Tel est pour Piketty un des risques majeurs : voir les plus grandes fortunes progresser quasiment inexorablement à cause de cet accès réservé aux meilleurs produits financiers.
« Si l’on ajoute à cela l’inégalité du rendement du capital suivant la taille du capital initial, que la complexité croissante des marchés financiers globalisés peut avoir tendance à renforcer, on voit que tous les ingrédients sont réunis pour que la part détenue par le centile et le millime supérieurs de la hiérarchie mondiale des patrimoines dans le capital de la planète atteigne des niveaux inconnus. Il est certes difficile de dire à quel rythme se fera cette divergence. »
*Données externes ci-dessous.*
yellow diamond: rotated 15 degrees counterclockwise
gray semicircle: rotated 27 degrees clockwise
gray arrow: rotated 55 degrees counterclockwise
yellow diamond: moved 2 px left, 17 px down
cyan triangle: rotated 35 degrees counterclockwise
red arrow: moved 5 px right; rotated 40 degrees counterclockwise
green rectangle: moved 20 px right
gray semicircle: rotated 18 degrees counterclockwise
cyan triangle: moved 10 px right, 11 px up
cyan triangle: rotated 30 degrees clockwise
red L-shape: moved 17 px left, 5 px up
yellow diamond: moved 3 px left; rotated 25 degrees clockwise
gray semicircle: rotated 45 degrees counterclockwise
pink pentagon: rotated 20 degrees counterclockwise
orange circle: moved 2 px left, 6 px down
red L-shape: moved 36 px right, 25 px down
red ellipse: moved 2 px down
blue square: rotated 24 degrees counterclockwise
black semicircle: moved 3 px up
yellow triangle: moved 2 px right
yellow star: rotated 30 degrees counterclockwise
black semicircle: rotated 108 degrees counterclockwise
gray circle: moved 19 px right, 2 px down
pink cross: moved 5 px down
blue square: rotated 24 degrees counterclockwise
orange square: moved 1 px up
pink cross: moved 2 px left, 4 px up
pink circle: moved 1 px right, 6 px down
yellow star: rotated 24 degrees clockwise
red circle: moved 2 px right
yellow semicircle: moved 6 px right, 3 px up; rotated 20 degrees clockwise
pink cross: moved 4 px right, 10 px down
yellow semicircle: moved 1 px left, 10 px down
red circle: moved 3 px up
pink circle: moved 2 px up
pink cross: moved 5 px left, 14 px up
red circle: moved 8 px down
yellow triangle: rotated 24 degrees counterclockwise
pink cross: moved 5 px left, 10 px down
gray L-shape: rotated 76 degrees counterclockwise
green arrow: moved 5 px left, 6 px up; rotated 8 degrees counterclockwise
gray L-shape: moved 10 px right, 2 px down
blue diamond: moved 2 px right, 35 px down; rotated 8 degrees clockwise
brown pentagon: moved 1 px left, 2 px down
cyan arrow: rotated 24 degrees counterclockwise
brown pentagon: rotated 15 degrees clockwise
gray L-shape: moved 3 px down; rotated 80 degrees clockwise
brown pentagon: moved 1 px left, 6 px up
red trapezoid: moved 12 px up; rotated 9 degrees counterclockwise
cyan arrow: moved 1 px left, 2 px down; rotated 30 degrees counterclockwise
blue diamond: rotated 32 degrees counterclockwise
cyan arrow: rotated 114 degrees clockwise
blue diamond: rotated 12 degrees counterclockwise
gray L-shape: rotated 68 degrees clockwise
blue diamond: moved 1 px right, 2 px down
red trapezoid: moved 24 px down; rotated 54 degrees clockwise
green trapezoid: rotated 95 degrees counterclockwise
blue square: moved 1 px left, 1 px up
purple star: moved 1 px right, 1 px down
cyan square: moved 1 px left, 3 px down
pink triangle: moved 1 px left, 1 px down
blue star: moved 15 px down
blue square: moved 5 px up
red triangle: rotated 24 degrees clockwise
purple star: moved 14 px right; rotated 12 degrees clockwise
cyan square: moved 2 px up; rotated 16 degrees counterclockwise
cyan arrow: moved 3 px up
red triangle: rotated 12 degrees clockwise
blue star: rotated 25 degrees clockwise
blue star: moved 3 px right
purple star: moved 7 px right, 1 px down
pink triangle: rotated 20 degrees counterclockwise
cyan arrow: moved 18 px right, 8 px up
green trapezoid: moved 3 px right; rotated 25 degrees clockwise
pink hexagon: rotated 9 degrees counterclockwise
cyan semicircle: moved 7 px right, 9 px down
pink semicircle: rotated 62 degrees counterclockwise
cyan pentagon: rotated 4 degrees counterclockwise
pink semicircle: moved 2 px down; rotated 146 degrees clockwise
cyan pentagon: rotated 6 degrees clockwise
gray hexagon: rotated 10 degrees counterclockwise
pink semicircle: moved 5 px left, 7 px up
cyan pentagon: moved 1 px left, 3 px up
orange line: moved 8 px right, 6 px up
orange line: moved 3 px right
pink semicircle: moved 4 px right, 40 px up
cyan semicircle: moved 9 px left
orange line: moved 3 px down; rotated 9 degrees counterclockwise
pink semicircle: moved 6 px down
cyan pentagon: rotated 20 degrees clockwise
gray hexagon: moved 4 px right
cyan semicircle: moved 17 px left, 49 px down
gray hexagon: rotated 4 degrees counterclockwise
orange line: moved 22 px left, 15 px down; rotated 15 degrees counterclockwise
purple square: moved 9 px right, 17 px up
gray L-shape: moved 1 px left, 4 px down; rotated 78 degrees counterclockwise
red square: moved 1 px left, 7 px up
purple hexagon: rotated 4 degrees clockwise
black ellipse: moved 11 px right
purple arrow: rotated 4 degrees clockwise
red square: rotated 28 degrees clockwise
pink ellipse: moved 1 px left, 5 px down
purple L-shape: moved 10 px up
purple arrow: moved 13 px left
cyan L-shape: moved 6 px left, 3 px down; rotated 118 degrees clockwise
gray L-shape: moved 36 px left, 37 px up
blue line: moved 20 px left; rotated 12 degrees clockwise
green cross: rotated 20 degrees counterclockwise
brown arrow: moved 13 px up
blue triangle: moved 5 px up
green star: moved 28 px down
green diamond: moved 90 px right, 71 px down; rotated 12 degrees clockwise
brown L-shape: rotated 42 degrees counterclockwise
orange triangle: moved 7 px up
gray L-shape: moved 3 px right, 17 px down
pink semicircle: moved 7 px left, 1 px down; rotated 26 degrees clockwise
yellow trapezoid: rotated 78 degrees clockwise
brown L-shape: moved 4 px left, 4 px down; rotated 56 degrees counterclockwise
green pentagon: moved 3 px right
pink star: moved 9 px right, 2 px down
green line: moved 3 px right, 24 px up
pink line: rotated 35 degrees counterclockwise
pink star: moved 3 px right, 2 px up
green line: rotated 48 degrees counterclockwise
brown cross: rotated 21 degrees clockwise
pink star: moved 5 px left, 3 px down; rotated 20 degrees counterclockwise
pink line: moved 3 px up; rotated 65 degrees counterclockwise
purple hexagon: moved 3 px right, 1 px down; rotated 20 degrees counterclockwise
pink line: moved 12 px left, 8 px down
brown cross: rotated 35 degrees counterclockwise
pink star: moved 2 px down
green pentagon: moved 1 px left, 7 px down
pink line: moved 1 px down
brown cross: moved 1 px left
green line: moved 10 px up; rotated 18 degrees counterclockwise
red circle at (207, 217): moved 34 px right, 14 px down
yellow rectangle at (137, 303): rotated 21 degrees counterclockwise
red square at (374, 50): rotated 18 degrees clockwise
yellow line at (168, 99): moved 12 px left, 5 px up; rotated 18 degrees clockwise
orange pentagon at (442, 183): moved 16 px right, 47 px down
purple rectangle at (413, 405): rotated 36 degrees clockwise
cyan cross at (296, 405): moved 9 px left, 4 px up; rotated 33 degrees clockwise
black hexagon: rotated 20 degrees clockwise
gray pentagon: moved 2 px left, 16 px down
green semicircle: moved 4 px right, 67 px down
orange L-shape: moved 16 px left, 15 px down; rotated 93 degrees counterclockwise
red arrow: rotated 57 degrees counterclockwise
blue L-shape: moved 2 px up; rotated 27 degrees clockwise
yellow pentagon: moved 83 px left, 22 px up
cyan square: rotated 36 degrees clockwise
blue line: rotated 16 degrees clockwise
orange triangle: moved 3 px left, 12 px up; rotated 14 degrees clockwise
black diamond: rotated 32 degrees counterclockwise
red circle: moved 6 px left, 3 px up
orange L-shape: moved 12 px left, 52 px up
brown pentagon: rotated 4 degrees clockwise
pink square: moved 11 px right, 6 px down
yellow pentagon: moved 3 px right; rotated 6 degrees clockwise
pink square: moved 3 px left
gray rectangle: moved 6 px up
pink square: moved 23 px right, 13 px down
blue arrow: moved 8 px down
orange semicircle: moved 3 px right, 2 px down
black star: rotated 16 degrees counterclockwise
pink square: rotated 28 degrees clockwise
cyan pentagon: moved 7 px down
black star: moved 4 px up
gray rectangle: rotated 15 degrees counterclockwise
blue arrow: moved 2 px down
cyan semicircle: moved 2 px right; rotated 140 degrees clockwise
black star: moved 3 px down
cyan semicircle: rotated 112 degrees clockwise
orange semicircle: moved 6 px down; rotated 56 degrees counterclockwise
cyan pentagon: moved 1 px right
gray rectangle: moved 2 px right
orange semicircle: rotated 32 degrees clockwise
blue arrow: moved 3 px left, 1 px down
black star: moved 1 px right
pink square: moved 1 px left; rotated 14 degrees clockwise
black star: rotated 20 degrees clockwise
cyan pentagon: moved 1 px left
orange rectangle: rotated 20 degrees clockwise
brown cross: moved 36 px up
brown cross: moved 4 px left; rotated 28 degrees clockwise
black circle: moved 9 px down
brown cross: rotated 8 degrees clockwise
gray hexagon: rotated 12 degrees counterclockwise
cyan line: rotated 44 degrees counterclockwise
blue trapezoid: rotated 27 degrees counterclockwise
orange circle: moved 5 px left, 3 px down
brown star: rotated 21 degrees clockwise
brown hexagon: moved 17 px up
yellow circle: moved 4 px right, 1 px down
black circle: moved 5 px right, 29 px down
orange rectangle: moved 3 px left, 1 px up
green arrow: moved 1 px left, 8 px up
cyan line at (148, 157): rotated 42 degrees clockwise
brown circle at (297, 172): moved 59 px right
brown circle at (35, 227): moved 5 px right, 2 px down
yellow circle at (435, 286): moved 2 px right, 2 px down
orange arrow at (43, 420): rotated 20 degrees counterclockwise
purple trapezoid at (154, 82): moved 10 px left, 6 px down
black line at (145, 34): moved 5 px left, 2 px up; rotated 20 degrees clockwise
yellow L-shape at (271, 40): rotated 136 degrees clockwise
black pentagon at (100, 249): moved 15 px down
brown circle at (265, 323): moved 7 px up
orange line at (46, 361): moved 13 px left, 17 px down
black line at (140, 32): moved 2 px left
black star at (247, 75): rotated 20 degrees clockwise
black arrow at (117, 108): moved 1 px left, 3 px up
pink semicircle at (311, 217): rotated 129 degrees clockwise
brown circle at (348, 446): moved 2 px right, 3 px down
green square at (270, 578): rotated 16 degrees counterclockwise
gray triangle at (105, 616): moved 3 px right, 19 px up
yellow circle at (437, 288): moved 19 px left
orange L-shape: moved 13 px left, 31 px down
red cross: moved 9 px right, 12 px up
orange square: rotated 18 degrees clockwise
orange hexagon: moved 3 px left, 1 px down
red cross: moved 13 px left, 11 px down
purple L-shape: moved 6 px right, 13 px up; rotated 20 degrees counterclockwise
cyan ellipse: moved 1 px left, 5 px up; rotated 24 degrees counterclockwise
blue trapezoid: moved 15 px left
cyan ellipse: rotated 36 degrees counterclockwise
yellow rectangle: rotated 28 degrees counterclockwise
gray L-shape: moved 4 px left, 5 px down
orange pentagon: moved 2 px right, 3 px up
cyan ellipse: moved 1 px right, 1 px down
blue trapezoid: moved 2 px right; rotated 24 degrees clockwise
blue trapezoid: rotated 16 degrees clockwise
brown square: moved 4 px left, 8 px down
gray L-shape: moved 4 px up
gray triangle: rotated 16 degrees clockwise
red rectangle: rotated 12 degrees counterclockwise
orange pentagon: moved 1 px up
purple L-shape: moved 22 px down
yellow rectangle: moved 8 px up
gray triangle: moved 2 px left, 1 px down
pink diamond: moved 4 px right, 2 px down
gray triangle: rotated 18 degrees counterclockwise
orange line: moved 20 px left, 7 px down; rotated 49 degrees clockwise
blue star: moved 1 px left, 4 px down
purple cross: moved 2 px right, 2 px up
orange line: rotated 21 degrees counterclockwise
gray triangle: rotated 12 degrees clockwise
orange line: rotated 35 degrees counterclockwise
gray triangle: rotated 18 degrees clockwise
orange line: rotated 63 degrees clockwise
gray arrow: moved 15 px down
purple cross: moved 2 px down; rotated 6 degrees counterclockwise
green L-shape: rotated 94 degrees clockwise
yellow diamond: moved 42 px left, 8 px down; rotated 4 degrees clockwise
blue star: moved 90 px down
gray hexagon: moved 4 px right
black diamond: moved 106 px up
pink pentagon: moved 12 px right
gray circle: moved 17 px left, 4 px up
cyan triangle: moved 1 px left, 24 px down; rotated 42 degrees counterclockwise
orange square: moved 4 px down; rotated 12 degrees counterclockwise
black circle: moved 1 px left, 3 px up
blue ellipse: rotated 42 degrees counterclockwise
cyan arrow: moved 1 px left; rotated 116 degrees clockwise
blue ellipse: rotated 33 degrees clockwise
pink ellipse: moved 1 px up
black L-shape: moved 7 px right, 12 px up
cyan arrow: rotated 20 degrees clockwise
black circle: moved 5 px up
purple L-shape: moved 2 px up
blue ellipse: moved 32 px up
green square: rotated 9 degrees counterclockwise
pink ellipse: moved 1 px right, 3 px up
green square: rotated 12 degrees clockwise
Dernière remarque tirée de son livre avant de conclure : la somme des actifs nets détenus par les ménages européens représentent 70 000 milliards €, soit plus de 20 fois la somme de tous les fonds souverains chinois et des réserves de la Banque de Chine. Donc pas d’inquiétude à avoir : nous ne sommes pas prêts d’être détenus par la Chine. Donc selon lui, le seul vrai risque est bien la divergence oligarchique.